---------- PROVIDED INFORMATION

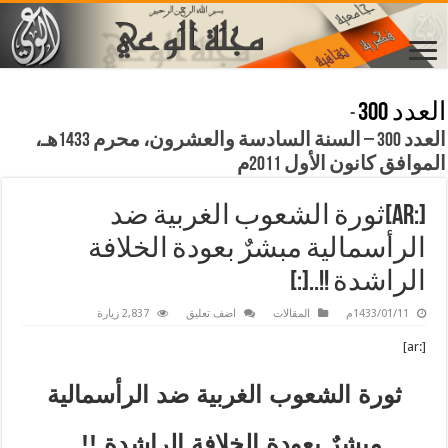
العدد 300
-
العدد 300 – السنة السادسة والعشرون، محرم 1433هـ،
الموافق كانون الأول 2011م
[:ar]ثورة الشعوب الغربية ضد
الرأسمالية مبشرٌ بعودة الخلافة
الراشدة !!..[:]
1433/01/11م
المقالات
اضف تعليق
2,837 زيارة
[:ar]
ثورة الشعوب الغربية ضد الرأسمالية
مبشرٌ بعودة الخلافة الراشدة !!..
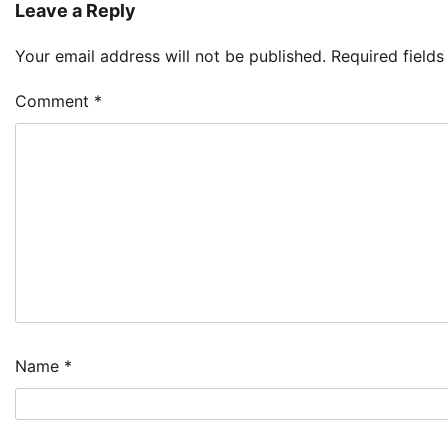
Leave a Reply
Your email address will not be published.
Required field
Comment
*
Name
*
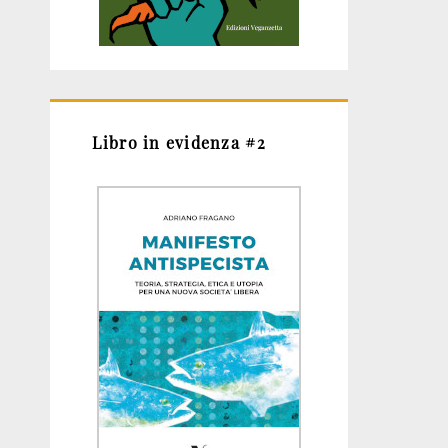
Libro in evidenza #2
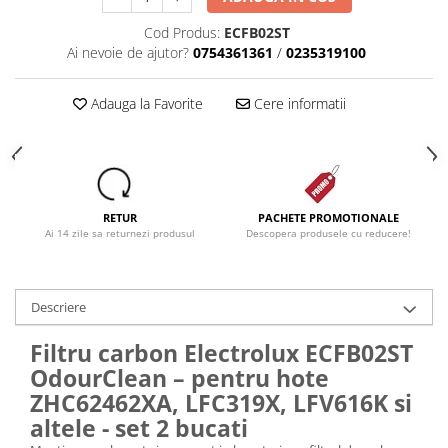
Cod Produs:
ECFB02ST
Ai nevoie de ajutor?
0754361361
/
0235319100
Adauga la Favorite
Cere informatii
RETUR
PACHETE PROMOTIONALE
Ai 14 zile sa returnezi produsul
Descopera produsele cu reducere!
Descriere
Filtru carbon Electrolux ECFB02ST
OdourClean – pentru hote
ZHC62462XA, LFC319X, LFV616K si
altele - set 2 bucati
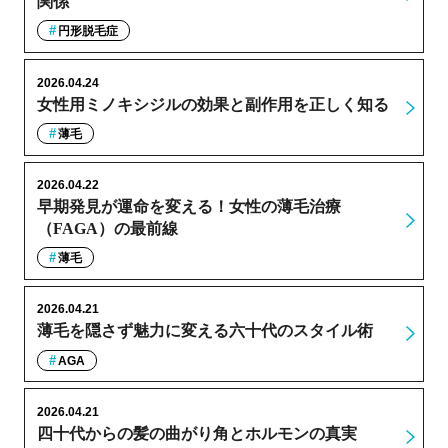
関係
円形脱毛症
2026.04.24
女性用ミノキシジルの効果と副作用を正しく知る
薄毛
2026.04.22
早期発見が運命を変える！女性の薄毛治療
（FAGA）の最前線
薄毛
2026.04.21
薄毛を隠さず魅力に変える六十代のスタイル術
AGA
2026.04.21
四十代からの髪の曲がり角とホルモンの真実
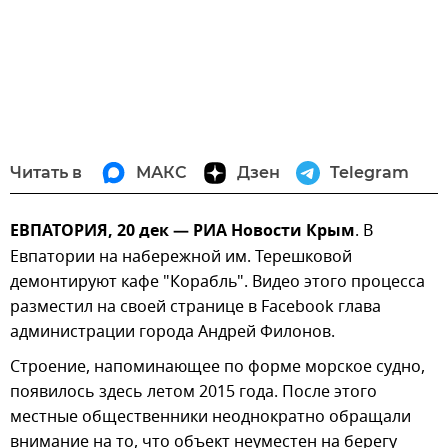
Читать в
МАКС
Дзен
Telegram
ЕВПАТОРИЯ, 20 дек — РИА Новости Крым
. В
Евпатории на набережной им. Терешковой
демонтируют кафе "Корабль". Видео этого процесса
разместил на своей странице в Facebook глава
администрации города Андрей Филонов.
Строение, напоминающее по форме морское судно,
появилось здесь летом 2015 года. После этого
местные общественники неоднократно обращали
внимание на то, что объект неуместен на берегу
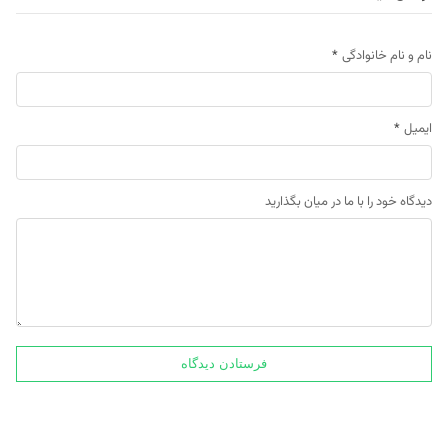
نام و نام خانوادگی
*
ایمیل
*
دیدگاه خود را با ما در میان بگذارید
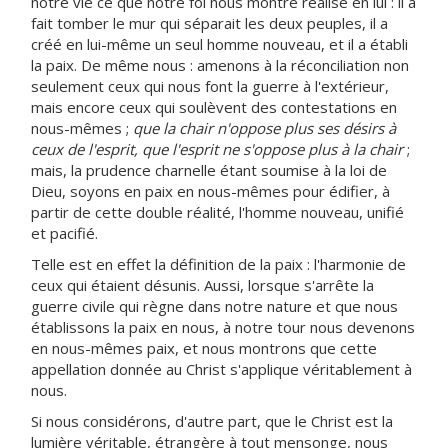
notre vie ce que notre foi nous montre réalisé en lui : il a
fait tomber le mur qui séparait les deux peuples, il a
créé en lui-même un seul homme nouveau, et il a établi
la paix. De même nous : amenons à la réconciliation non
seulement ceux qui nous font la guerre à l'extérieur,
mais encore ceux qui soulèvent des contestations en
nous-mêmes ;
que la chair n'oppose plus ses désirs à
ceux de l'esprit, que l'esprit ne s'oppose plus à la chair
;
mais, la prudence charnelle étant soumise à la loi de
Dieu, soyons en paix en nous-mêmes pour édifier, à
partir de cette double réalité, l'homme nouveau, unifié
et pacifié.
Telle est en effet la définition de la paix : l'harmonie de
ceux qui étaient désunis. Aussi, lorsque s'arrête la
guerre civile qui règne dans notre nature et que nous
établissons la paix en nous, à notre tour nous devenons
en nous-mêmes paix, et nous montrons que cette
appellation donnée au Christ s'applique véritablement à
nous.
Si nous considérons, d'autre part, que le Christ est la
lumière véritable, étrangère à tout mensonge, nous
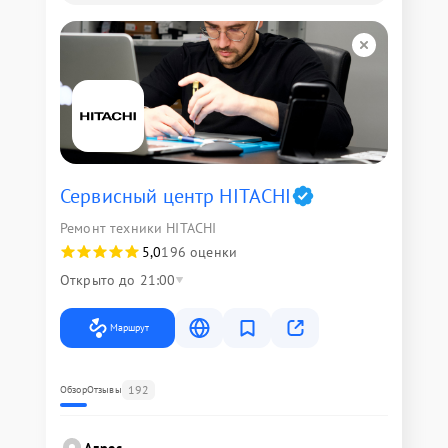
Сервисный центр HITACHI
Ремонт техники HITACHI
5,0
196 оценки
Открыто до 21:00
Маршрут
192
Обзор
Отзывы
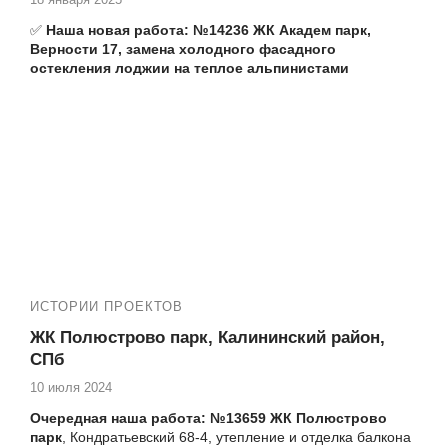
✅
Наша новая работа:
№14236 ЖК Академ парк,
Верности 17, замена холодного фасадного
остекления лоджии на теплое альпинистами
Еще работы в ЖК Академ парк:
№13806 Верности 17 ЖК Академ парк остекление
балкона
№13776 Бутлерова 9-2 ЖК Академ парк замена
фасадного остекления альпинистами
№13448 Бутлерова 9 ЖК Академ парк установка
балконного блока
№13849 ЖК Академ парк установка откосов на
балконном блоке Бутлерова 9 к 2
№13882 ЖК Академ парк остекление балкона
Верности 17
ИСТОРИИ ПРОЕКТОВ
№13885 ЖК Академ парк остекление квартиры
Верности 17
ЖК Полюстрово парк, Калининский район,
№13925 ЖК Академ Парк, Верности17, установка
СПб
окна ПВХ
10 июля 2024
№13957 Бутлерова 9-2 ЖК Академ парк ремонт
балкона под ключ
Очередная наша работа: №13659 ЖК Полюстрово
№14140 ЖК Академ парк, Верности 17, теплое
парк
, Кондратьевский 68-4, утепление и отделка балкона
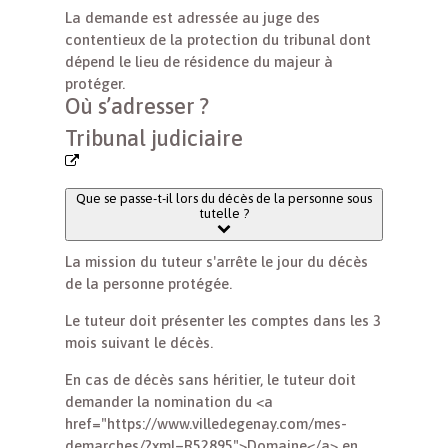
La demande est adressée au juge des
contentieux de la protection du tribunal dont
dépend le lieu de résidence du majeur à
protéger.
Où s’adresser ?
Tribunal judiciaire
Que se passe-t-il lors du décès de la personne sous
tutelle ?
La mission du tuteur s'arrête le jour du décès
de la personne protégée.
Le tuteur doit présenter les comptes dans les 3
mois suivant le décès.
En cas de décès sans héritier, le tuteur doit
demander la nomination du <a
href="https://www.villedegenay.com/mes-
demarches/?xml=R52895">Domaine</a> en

--------------------

The finished answer is an exact repetition of the listing, with every picture removed.

◆ SOLUTION TO THIS TASK
العدد 300
-
العدد 300 – السنة السادسة والعشرون، محرم 1433هـ،
الموافق كانون الأول 2011م
[:ar]ثورة الشعوب الغربية ضد
الرأسمالية مبشرٌ بعودة الخلافة
الراشدة !!..[:]
1433/01/11م
المقالات
اضف تعليق
2,837 زيارة
[:ar]
ثورة الشعوب الغربية ضد الرأسمالية
مبشرٌ بعودة الخلافة الراشدة !!..
Leave a Reply
Your email address will not be published.
Required field
Comment
*
Name
*
Libro in evidenza #2
Cod Produs:
ECFB02ST
Ai nevoie de ajutor?
0754361361
/
0235319100
Adauga la Favorite
Cere informatii
RETUR
PACHETE PROMOTIONALE
Ai 14 zile sa returnezi produsul
Descopera produsele cu reducere!
Descriere
Filtru carbon Electrolux ECFB02ST
OdourClean – pentru hote
ZHC62462XA, LFC319X, LFV616K si
altele - set 2 bucati
関係
円形脱毛症
2026.04.24
女性用ミノキシジルの効果と副作用を正しく知る
薄毛
2026.04.22
早期発見が運命を変える！女性の薄毛治療
（FAGA）の最前線
薄毛
2026.04.21
薄毛を隠さず魅力に変える六十代のスタイル術
AGA
2026.04.21
四十代からの髪の曲がり角とホルモンの真実
Читать в
МАКС
Дзен
Telegram
ЕВПАТОРИЯ, 20 дек — РИА Новости Крым
. В
Евпатории на набережной им. Терешковой
демонтируют кафе "Корабль". Видео этого процесса
разместил на своей странице в Facebook глава
администрации города Андрей Филонов.
Строение, напоминающее по форме морское судно,
появилось здесь летом 2015 года. После этого
местные общественники неоднократно обращали
внимание на то, что объект неуместен на берегу
نام و نام خانوادگی
*
ایمیل
*
دیدگاه خود را با ما در میان بگذارید
notre vie ce que notre foi nous montre réalisé en lui : il a
fait tomber le mur qui séparait les deux peuples, il a
créé en lui-même un seul homme nouveau, et il a établi
la paix. De même nous : amenons à la réconciliation non
seulement ceux qui nous font la guerre à l'extérieur,
mais encore ceux qui soulèvent des contestations en
nous-mêmes ;
que la chair n'oppose plus ses désirs à
ceux de l'esprit, que l'esprit ne s'oppose plus à la chair
;
mais, la prudence charnelle étant soumise à la loi de
Dieu, soyons en paix en nous-mêmes pour édifier, à
partir de cette double réalité, l'homme nouveau, unifié
et pacifié.
Telle est en effet la définition de la paix : l'harmonie de
ceux qui étaient désunis. Aussi, lorsque s'arrête la
guerre civile qui règne dans notre nature et que nous
établissons la paix en nous, à notre tour nous devenons
en nous-mêmes paix, et nous montrons que cette
appellation donnée au Christ s'applique véritablement à
nous.
Si nous considérons, d'autre part, que le Christ est la
lumière véritable, étrangère à tout mensonge, nous
Сервисный центр HITACHI
Ремонт техники HITACHI
5,0
196 оценки
Открыто до 21:00
Маршрут
192
Обзор
Отзывы
✅
Наша новая работа:
№14236 ЖК Академ парк,
Верности 17, замена холодного фасадного
остекления лоджии на теплое альпинистами
Еще работы в ЖК Академ парк:
№13806 Верности 17 ЖК Академ парк остекление
балкона
№13776 Бутлерова 9-2 ЖК Академ парк замена
фасадного остекления альпинистами
№13448 Бутлерова 9 ЖК Академ парк установка
балконного блока
№13849 ЖК Академ парк установка откосов на
балконном блоке Бутлерова 9 к 2
№13882 ЖК Академ парк остекление балкона
Верности 17
ИСТОРИИ ПРОЕКТОВ
№13885 ЖК Академ парк остекление квартиры
Верности 17
ЖК Полюстрово парк, Калининский район,
№13925 ЖК Академ Парк, Верности17, установка
СПб
окна ПВХ
10 июля 2024
№13957 Бутлерова 9-2 ЖК Академ парк ремонт
балкона под ключ
Очередная наша работа: №13659 ЖК Полюстрово
№14140 ЖК Академ парк, Верности 17, теплое
парк
, Кондратьевский 68-4, утепление и отделка балкона
La demande est adressée au juge des
contentieux de la protection du tribunal dont
dépend le lieu de résidence du majeur à
protéger.
Où s’adresser ?
Tribunal judiciaire
Que se passe-t-il lors du décès de la personne sous
tutelle ?
La mission du tuteur s'arrête le jour du décès
de la personne protégée.
Le tuteur doit présenter les comptes dans les 3
mois suivant le décès.
En cas de décès sans héritier, le tuteur doit
demander la nomination du <a
href="https://www.villedegenay.com/mes-
demarches/?xml=R52895">Domaine</a> en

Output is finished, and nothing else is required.